Paul-François Paoli dénonce "une banalisation de la vulgarité"
"Au 19e siècle, des gens opposés idéologiquement, comme Marcel Proust et Charles Maurras, s’écrivaient, ils se parlaient. Aujourd’hui, ce que nous voyons, c’est une sorte de banalisation de la vulgarité, banalisation de l’insulte, banalisation de l’injure sur les réseaux sociaux. C’est une violence verbale qui se diffuse partout.
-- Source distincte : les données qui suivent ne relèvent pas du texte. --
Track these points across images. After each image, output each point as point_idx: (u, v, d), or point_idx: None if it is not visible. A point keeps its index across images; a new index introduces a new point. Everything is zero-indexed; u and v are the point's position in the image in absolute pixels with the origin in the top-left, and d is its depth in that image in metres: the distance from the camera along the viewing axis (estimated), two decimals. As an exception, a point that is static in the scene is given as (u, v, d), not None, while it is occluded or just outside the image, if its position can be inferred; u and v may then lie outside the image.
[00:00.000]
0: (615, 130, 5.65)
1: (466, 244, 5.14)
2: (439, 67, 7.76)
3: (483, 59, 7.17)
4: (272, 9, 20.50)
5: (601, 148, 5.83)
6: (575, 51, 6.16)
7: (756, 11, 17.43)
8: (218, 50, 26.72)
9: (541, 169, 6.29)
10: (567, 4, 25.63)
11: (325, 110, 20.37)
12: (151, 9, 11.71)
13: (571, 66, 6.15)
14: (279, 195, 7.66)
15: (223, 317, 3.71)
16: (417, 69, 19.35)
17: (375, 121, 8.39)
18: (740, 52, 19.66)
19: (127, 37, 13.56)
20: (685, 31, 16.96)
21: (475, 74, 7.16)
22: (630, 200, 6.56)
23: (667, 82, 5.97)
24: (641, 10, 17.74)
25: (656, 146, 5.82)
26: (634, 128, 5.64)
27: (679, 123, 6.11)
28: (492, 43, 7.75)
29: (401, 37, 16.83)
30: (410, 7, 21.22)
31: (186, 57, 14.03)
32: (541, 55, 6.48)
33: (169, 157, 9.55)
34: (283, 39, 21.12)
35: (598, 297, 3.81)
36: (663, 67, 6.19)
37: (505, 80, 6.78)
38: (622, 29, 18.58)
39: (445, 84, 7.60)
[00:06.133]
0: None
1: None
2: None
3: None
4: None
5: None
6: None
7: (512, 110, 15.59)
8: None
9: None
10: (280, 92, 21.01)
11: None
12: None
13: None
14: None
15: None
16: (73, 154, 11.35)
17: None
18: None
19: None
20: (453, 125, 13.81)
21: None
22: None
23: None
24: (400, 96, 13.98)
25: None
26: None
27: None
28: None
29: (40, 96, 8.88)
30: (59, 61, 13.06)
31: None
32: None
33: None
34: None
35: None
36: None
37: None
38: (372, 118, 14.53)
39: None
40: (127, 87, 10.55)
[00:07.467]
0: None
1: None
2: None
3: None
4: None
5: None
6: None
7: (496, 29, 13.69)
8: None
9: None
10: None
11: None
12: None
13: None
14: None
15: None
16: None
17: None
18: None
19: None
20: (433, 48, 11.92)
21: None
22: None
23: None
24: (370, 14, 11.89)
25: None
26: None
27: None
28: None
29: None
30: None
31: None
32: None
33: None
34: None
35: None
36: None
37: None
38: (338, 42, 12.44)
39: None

Et en même temps, on nous rebat les oreilles avec une exhortation au vivre-ensemble", a déploré le journaliste Paul-François Paoli au micro d’André Bercoff.
Rappelons-nous la violence des pamphlétaires du 19e et du début du 20e siècle : Léon Bloy, Zo d’Axa… Il y avait une culture de violence rhétorique, mais ça n’avait rien à voir avec la violence des injures sur les réseaux sociaux aujourd’hui.
Une diffusion de la haine, les querelles intellectuelles en moins
Autre exemple : George Steiner, victime du nazisme, et Lucien Rebatet, idéologue du collaborationnisme radical, un national-socialiste. Rebatet était admiratif de la prose de Steiner, son livre Tolstoï ou Dostoïevski l’a particulièrement intéressé. Et ils se sont rencontrés et se sont parlé de littérature, malgré leurs divergences irréconciliables. Pour Paul-François Paoli, "cela montre à quel point le langage et la parole pouvaient rapprocher les hommes les plus opposés idéologiquement".
"Mais ce débat est aujourd’hui dépassé. Aujourd’hui on a une diffusion de la haine, sans les grandes querelles qui ont émaillé le 20e siècle", a estimé Paul-François Paoli. "Quand vous voyez la querelle entre Jean-Luc Mélenchon et Edwy Plenel, vous avez une illustration de la fraternité républicaine extraordinaire", a-t-il plaisanté au micro d’André Bercoff.
Pour Paul-François Paoli, les partis de gauche "ne représentent plus grand-chose"
Au cours de cet entretien avec André Bercoff, Paul-François Paoli est également revenu sur ce qu’il voit comme étant le déclin de la gauche. "La gauche a capitalisé un magistère extraordinaire depuis la Libération en 1945, et aujourd’hui elle a perdu ce magistère, et c’est une sorte de désert qui a pris la place. La droite, qui devait être une sorte de camp conservateur, n’a pas été capable d’offrir une alternative intellectuelle substantielle, consistante. Elle a opposé une fin de non-recevoir à tous les grands penseurs qui venaient de la gauche : c’est le magistère de Jean-Paul Sartre jusqu’en 1960, et depuis 1960 c’est le magistère de Michel Foucault", nous a raconté Paul-François Paoli.
"Aujourd’hui à gauche, il y a des chamailleries entre des partis qui ne représentent plus grand-chose. Il y a un désert intellectuel, il y a un pouvoir à prendre, et la droite est incapable de prendre ce pouvoir. Même quand il y a des gens brillants, on a l’impression qu’il y a une inhibition qui règne", a-t-il estimé.